Biden Admin Pauses Permits for New Fossil Fuel Projects
The Biden administration said Saturday it would halt all federal decisions on new oil and gas projects due to an ongoing legal battle over how to assess their climate impacts.
The administration’s pause comes alongside an appeal of a decision from a Trump-appointed judge, who ruled earlier this month that the administration could not use a higher estimate for the cost of allowing additional carbon dioxide emissions.
“[W]ork surrounding public-facing rules, grants, leases, permits, and other projects has been delayed or stopped altogether so that agencies can assess whether and how they can proceed,” the Department of Justice wrote in its legal filing.
The legal dispute revolves around the “social cost of carbon,” The New York Times explained. This is the metric used to determine how much a given fossil-fuel project may cost the economy by contributing to the climate crisis so that it can be weighed against the initial economic benefits. The Obama administration set the social cost of carbon at $51 per ton of carbon dioxide emitted by burning fossil fuels, while the Trump administration lowered it to $7. The Biden administration then raised it back to $51 and has convened a working group to update it further.

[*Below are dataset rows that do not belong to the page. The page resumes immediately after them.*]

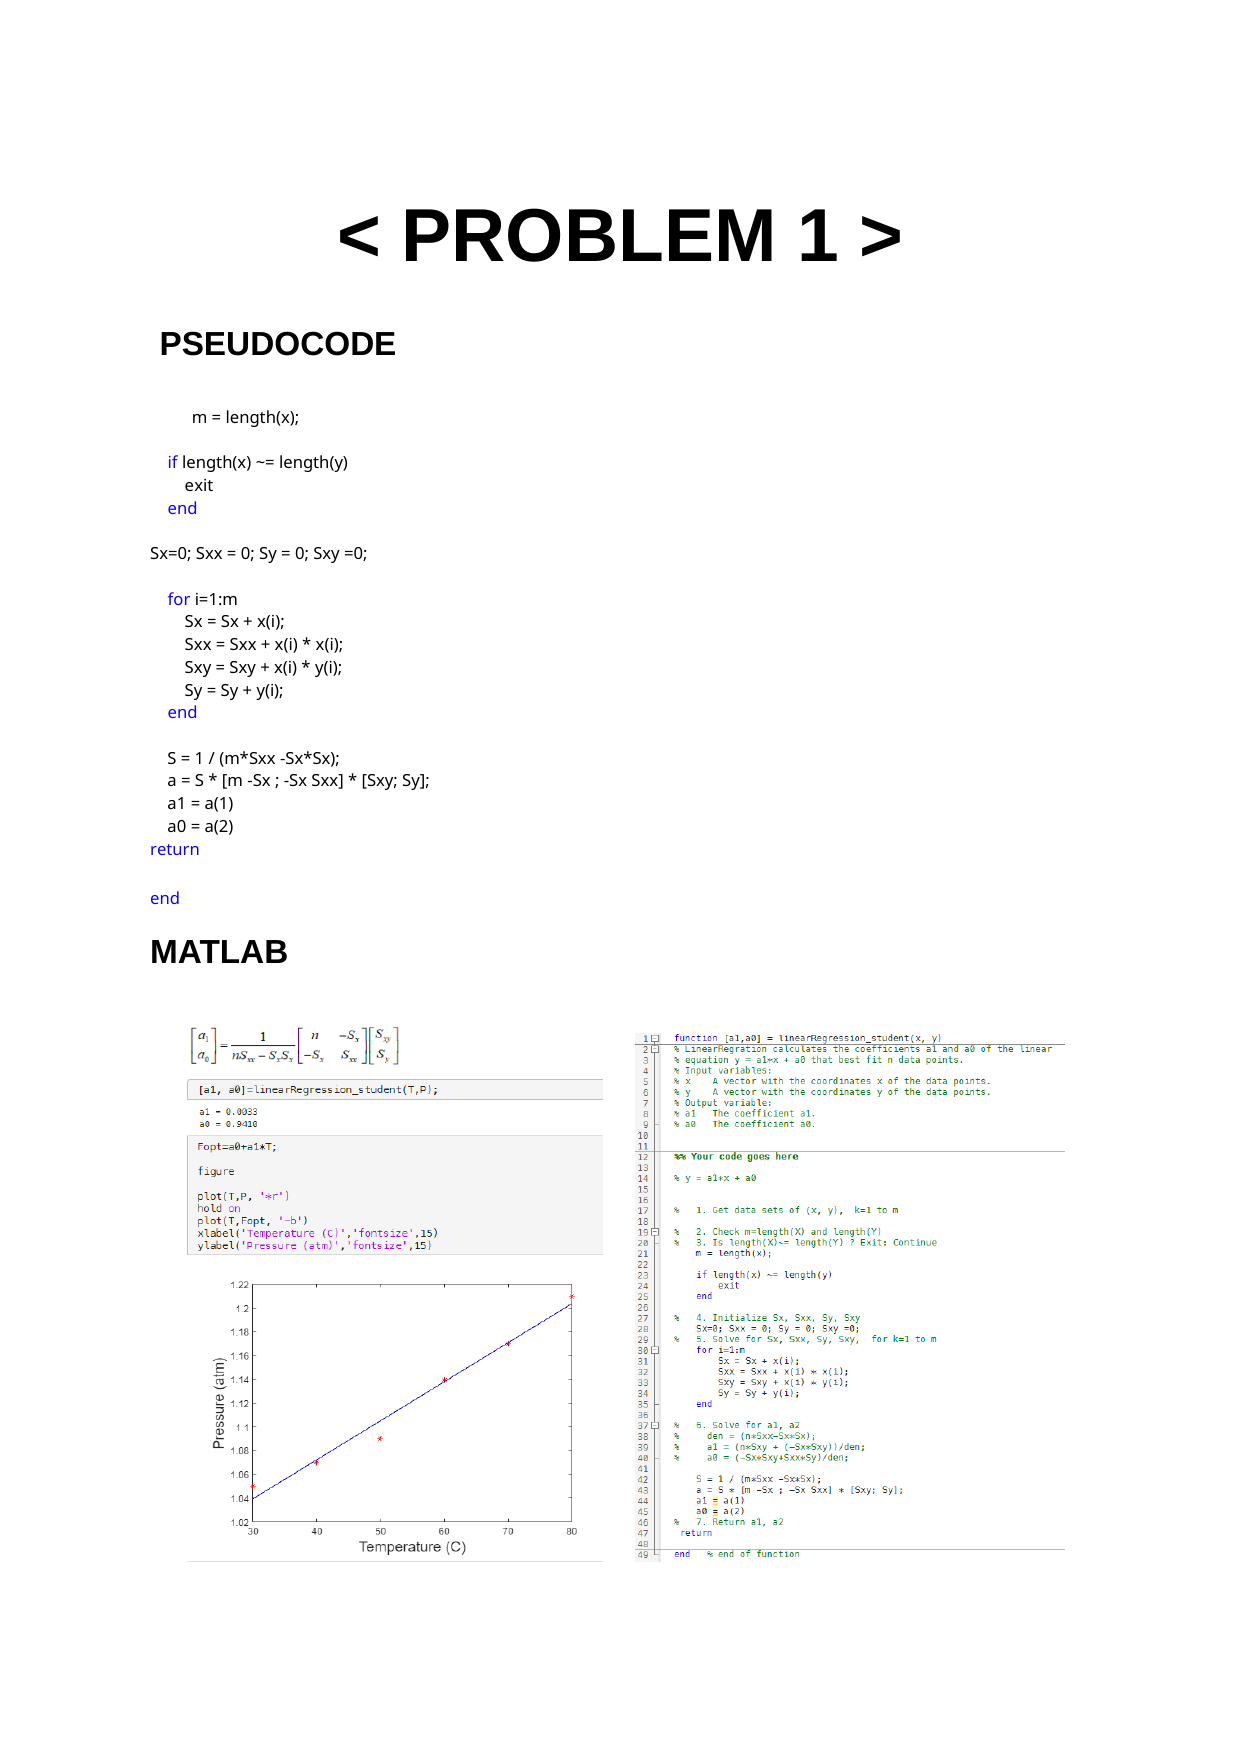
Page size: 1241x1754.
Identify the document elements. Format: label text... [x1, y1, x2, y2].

text PSEUDOCODE [150, 324, 1091, 363]
text Sxy = Sxy + x(i) * y(i); [150, 656, 1091, 678]
text Sxx = Sxx + x(i) * x(i); [150, 633, 1091, 656]
text end [150, 701, 1091, 724]
text Sx = Sx + x(i); [150, 610, 1091, 633]
text for i=1:m [150, 587, 1091, 610]
text Sy = Sy + y(i); [150, 678, 1091, 701]
text a1 = a(1) [150, 792, 1091, 814]
text return [150, 837, 1091, 860]
picture [176, 1014, 603, 1562]
text if length(x) ~= length(y) [150, 451, 1091, 474]
text a = S * [m -Sx ; -Sx Sxx] * [Sxy; Sy]; [150, 769, 1091, 792]
text end [150, 497, 1091, 519]
text m = length(x); [150, 406, 1091, 428]
text S = 1 / (m*Sxx -Sx*Sx); [150, 746, 1091, 769]
text exit [150, 474, 1091, 497]
text MATLAB [150, 932, 1091, 970]
text a0 = a(2) [150, 814, 1091, 837]
text end [150, 886, 1091, 909]
text Sx=0; Sxx = 0; Sy = 0; Sxy =0; [150, 542, 1091, 565]
text < PROBLEM 1 > [150, 191, 1091, 278]
picture [635, 1033, 1065, 1562]
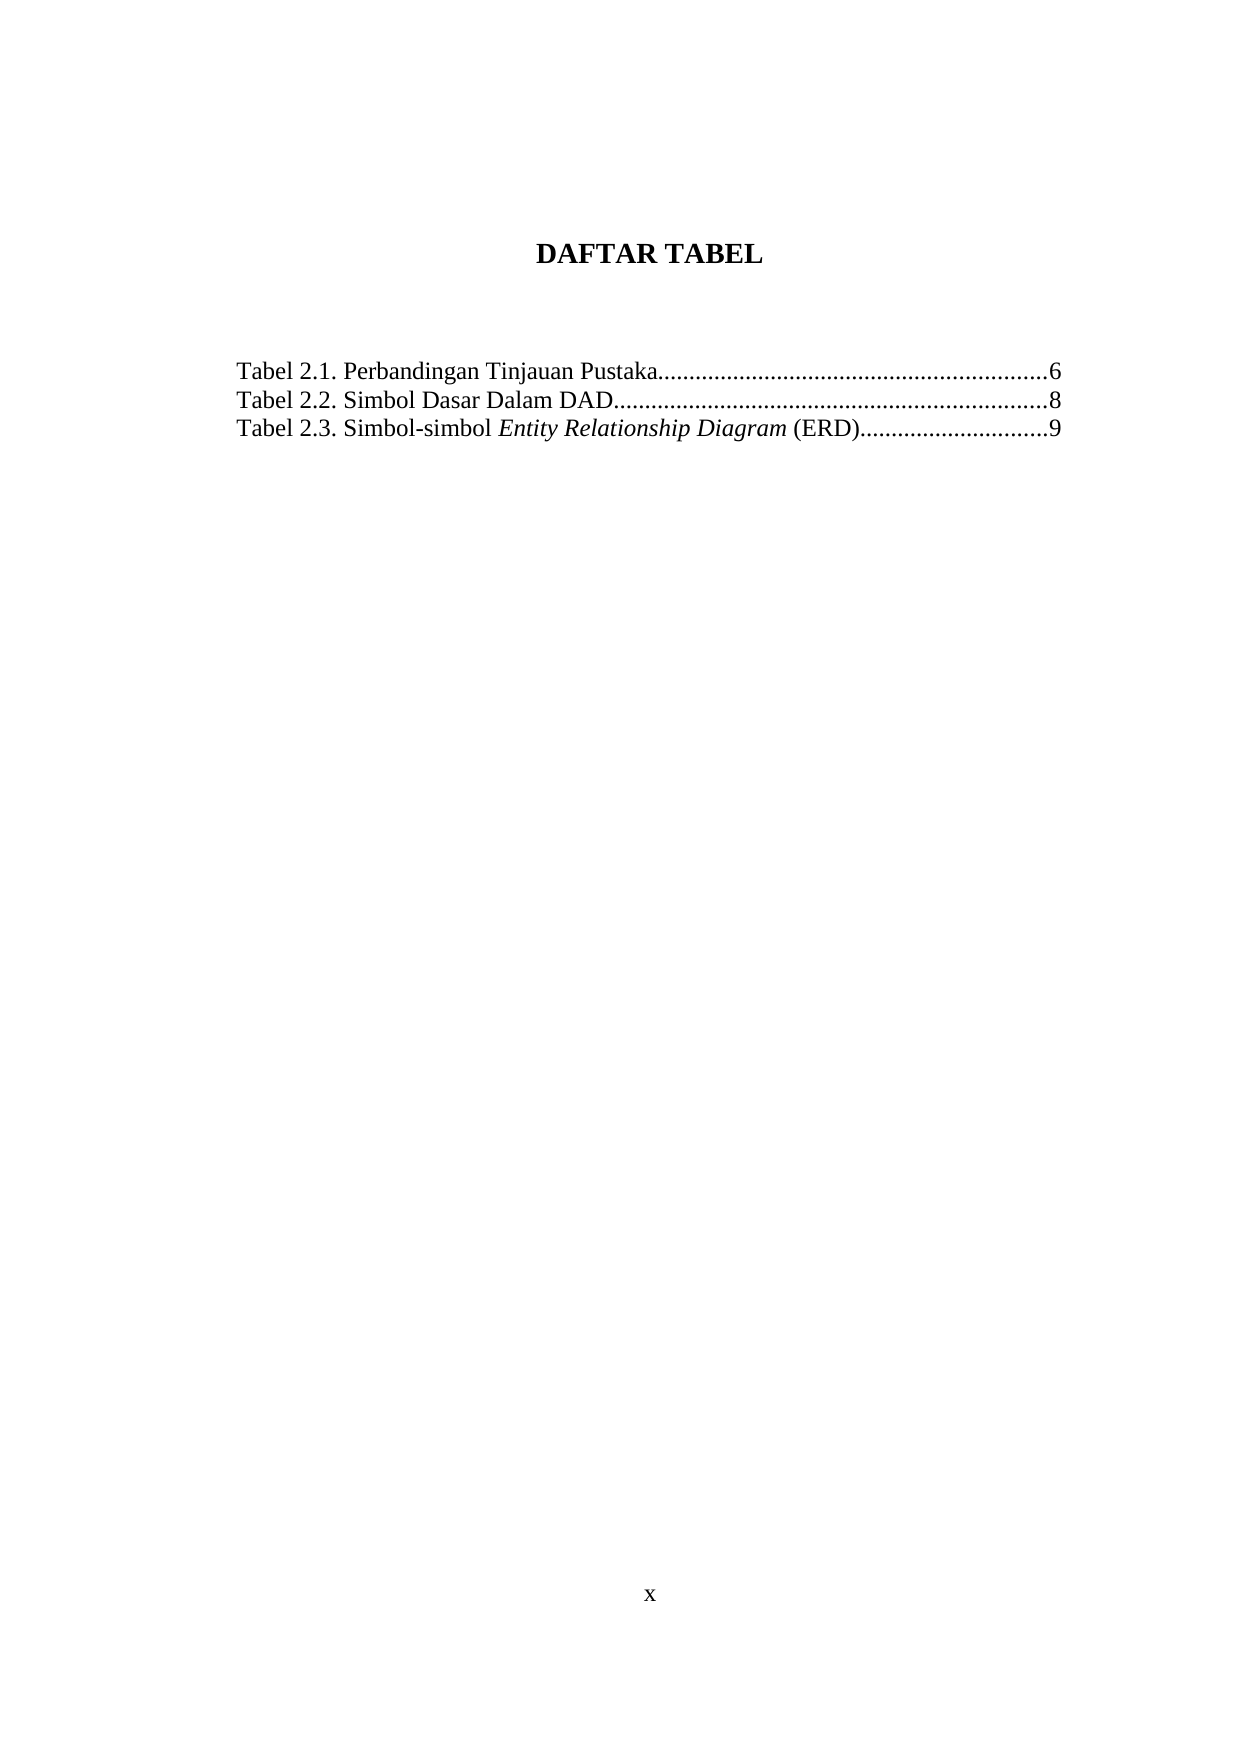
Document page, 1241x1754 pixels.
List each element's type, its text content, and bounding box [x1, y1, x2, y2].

text Tabel 2.1. Perbandingan Tinjauan Pustaka 6 [236, 356, 1063, 385]
subtitle DAFTAR TABEL [236, 236, 1063, 270]
text Tabel 2.3. Simbol-simbol Entity Relationship Diagram (ERD) 9 [236, 413, 1063, 442]
text Tabel 2.2. Simbol Dasar Dalam DAD 8 [236, 385, 1063, 413]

However, that was not the end of the story. Ten Republican attorneys general sued the Biden administration for upping the estimate again, saying that it disproportionately harmed energy producing states, HuffPost reported. Then, on Friday, February 11, U.S. District Judge James Cain of the Western District of Louisiana ruled in favor of the Republican states and blocked the Biden administration from using the higher social cost of carbon estimate, as AP News reported at the time. Cain wrote that the higher estimate would “artificially increase the cost estimates of lease sales.”
Environmental groups praised the Biden administration for halting new leases and permits while the court battle plays out, but expressed concern about how it would ultimately resolve.
“It’s a mixed bag,” Center for Biological Diversity director of government affairs Brett Hartl told The New York Times. “They will have to issue the leases at some point, and they won’t be able to use the social cost of carbon.”
However, the Department of Justice felt that its appeal would ultimately triumph.
“From President Nixon on, every President has imposed some internal Executive Branch requirement for federal agencies to assess the costs and benefits of major government actions,” the legal filing reads. “Section 5 of Executive Order 13990, which directs the development of rigorous, standardized estimates of the social costs of greenhouse gas emissions for use in regulatory analysis, falls comfortably within this well established tradition of presidential supervision of Executive Branch policymaking. But in replacing presidential supervision with judicial decree, this nationwide preliminary injunction upends that tradition, unsettles more than five decades of regulatory practice, intrudes upon the President’s Article II authority, and casts doubt on the legality of numerous Executive Orders issued to guide agencies in their preparation of regulatory analyses.”
In the meantime, immediate fallout from Cain’s decision and the administration’s appeal puts the agenda of both the pro-fossil-fuel and the pro-climate-action camps on hold, The New York Times reported. A lease sale for drilling in Wyoming is now delayed, as is the work of the interagency group that was updating the social cost of carbon.
“The consequences of the injunction are dramatic,” the Biden administration wrote in the filing. “Pending rulemakings in separate agencies throughout the government — none of which were actually challenged here — will now be delayed. Other agency actions may now be abandoned due to an inability to redo related environmental analyses in time to meet mandatory deadlines.”